Das Palais de l'Archevêché d'Aix-en-Provence ist ein Bischofspalast aus dem 17. Jahrhundert in der Innenstadt, dessen imposante Fassade aus Bibémus-Stein besteht und klassische Linien zeigt. Das Gebäude verteilt sich über mehrere Stockwerke mit Räumen, die ursprünglich als Residenz der Erzbischöfe dienten, heute aber teilweise als Museum genutzt werden.
Das Palais wurde zwischen 1650 und 1730 unter der Leitung des Architekten Laurent Vallon als Residenz der Erzbischöfe von Aix erbaut. Die Bauphase umfasste mehrere Jahrzehnte und spiegelt die architektonische Entwicklung vom frühen zum späten 17. Jahrhundert wider.
Das Palais beherbergt im Erdgeschoss das Tapisserie-Museum mit drei bedeutenden Sammlungen: die Grotesque, die Geschichte von Don Quixote und die Russian Games, die Kunstliebhaber anziehen.

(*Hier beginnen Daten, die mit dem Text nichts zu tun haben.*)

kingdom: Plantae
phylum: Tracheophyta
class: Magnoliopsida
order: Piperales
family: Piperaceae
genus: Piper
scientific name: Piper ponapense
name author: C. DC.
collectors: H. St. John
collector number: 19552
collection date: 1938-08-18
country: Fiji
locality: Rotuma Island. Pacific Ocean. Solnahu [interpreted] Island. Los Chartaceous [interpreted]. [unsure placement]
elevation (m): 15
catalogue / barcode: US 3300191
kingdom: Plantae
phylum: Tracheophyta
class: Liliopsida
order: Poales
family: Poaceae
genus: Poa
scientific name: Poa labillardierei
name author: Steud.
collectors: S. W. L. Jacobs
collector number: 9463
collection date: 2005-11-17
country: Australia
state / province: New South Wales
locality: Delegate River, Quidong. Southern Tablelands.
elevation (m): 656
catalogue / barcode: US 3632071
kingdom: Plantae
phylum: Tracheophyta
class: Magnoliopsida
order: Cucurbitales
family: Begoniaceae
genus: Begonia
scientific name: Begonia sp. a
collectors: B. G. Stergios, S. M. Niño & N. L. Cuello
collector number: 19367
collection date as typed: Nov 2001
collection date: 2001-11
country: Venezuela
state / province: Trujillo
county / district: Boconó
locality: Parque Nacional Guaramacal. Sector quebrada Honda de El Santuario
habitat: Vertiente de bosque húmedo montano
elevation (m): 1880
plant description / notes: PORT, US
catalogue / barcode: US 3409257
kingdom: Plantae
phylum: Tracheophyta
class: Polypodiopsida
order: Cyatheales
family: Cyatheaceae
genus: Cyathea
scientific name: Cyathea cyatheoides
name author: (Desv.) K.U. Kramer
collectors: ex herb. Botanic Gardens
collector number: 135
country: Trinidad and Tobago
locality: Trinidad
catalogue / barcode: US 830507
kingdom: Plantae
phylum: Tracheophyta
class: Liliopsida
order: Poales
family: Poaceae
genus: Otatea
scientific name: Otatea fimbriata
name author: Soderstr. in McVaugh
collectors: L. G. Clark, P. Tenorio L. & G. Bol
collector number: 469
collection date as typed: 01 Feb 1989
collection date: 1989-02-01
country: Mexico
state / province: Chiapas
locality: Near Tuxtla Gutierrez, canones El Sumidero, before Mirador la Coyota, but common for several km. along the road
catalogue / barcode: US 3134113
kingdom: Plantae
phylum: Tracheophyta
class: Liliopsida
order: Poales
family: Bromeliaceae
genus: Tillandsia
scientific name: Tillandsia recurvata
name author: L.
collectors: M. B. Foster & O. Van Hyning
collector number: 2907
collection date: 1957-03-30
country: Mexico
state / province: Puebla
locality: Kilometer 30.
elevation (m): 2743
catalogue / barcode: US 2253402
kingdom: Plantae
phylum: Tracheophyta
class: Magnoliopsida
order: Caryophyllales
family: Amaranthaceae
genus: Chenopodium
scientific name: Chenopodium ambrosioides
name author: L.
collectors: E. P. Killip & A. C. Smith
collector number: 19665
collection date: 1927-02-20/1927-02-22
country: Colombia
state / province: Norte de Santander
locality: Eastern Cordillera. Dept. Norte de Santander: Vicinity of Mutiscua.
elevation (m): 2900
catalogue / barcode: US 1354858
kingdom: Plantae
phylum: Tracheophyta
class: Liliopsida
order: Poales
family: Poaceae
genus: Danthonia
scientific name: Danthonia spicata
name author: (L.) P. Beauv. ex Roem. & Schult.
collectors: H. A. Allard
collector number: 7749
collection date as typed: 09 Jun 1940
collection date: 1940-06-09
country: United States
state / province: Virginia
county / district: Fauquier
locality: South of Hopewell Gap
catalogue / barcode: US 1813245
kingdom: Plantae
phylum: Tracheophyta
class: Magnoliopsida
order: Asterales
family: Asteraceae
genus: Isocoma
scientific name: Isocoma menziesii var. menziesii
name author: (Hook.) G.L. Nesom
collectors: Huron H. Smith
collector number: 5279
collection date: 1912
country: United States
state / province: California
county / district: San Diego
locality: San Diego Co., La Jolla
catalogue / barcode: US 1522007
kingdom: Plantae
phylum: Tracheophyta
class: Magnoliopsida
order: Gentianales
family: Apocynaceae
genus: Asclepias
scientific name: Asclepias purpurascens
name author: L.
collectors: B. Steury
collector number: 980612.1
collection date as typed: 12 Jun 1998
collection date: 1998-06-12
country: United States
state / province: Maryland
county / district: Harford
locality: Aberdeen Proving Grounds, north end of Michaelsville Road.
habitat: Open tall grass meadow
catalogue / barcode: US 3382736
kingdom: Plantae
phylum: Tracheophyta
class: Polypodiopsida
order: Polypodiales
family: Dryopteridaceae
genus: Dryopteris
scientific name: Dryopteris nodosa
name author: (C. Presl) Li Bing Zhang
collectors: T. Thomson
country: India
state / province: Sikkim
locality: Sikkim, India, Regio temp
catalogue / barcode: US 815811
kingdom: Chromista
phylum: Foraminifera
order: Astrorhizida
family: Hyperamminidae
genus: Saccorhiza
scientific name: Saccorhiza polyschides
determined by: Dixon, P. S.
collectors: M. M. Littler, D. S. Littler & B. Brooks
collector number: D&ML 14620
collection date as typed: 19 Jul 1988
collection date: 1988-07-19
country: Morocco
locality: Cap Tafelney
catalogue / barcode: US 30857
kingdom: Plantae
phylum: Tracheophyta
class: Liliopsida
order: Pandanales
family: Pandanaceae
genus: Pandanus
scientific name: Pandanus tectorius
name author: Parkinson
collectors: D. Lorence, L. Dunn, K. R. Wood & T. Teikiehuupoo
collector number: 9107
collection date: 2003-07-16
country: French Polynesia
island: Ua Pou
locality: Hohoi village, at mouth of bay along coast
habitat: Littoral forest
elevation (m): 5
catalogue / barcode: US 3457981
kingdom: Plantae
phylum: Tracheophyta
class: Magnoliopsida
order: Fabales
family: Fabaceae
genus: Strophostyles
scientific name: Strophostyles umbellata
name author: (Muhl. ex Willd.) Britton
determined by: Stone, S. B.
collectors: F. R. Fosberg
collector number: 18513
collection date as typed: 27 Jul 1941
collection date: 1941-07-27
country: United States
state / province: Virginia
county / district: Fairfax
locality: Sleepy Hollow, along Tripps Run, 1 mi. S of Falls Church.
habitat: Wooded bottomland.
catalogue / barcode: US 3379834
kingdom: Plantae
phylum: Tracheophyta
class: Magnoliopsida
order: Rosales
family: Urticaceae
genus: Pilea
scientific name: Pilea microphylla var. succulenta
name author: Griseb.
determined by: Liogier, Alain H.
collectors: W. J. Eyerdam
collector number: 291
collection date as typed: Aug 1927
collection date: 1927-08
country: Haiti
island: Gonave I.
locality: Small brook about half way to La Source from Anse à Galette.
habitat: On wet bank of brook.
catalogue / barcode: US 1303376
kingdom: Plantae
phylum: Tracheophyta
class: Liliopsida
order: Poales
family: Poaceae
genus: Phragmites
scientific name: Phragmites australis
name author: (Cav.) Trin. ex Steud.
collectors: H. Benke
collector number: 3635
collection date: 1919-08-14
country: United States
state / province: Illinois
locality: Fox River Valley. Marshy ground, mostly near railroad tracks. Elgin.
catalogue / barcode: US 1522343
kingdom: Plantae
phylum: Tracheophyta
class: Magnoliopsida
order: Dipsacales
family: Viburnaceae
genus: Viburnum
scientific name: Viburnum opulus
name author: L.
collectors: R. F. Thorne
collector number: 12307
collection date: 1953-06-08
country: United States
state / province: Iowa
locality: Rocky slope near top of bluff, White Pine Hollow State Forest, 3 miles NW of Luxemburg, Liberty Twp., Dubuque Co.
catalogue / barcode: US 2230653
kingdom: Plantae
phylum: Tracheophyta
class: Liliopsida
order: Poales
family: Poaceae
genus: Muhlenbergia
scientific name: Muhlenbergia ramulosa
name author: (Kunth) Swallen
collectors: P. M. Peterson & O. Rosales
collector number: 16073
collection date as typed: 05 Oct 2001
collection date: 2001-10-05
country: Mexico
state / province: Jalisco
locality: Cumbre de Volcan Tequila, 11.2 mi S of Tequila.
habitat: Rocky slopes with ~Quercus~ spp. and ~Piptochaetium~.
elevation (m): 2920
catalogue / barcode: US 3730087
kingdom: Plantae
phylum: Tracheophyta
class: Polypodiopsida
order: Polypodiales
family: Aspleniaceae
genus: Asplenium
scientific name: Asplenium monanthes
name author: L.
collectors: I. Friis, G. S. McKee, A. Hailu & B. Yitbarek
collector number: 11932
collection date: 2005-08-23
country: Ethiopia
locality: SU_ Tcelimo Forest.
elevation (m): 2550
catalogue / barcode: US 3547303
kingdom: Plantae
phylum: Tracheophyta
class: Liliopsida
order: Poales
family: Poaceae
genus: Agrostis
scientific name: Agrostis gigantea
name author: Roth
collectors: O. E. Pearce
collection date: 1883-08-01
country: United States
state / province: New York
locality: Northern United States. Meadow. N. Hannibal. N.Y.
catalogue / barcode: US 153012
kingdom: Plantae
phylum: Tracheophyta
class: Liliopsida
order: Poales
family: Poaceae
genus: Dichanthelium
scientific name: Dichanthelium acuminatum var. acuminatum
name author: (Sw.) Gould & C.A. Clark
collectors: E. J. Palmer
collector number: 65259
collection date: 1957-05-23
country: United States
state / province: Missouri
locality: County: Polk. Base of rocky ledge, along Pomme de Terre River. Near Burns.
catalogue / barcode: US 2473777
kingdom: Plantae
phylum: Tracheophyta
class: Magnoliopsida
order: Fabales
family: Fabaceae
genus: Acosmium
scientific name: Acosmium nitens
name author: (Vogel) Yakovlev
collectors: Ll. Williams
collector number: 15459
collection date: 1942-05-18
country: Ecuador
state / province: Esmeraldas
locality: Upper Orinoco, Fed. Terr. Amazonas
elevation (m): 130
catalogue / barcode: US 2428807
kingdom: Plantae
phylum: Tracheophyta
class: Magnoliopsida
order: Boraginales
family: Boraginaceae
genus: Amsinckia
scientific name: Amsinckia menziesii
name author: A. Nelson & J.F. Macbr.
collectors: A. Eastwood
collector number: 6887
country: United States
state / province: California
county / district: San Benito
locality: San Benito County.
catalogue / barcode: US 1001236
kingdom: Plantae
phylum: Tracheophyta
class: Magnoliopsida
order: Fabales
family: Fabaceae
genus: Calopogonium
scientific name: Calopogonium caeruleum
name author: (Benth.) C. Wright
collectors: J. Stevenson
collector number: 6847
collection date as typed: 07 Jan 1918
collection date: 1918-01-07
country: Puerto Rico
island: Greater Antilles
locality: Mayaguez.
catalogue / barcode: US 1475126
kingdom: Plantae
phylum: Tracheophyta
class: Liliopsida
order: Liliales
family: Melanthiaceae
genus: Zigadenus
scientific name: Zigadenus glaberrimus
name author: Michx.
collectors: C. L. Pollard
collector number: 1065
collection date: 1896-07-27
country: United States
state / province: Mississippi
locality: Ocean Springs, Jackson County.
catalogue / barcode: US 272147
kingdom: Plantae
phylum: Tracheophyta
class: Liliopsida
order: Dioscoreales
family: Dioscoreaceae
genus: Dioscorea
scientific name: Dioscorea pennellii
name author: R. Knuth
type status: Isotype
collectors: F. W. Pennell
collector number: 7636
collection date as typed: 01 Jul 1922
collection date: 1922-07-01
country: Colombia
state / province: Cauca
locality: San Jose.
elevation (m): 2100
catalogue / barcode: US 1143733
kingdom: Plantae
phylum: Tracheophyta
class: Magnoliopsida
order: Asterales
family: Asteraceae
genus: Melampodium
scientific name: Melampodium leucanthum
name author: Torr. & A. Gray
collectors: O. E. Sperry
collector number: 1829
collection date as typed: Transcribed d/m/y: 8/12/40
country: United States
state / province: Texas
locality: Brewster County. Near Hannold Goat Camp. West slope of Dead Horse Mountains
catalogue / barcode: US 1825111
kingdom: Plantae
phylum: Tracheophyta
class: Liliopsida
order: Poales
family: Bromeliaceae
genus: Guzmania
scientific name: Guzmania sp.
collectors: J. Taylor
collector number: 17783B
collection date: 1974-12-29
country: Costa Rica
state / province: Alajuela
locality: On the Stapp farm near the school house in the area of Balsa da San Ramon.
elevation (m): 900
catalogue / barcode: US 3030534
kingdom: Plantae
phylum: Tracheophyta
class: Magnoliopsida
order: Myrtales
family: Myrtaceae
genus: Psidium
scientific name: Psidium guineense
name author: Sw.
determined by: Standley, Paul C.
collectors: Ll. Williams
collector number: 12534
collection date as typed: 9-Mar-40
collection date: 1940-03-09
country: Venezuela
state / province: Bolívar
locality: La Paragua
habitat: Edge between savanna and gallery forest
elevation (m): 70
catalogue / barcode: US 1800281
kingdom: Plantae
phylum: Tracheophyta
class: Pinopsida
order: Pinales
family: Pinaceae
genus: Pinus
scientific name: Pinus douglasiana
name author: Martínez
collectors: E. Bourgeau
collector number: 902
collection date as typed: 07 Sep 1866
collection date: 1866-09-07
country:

Das Gebäude ist täglich erreichbar, wobei die Öffnungszeiten zwischen den Jahreszeiten wechseln und von Mai bis Oktober am längsten sind. Besucher sollten voraus prüfen, welche Bereiche zu ihrer geplanten Zeit zugänglich sind, da nicht alle Räume immer für die Öffentlichkeit geöffnet sind.
Die Haupttreppe des Palais aus dem Jahr 1670 hat eine ungewöhnliche diagonale Anordnung mit doppelter Wendung, was in der französischen Architektur selten vorkommt. Diese besondere Treppenform zeigt die innovativen Lösungen, die der Architekt für den Innenraum entwickelt hat.